*** Opening of Data shown ***

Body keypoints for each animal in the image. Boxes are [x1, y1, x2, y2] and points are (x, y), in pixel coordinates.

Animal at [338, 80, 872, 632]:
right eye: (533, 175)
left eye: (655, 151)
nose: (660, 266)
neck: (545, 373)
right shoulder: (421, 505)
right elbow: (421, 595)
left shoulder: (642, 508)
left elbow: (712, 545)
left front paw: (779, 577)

*** Close of Data shown ***

* Description of the task
Repeat all of the records above exactly as written.

* Finished exercise
Body keypoints for each animal in the image. Boxes are [x1, y1, x2, y2] and points are (x, y), in pixel coordinates.

Animal at [338, 80, 872, 632]:
right eye: (533, 175)
left eye: (655, 151)
nose: (660, 266)
neck: (545, 373)
right shoulder: (421, 505)
right elbow: (421, 595)
left shoulder: (642, 508)
left elbow: (712, 545)
left front paw: (779, 577)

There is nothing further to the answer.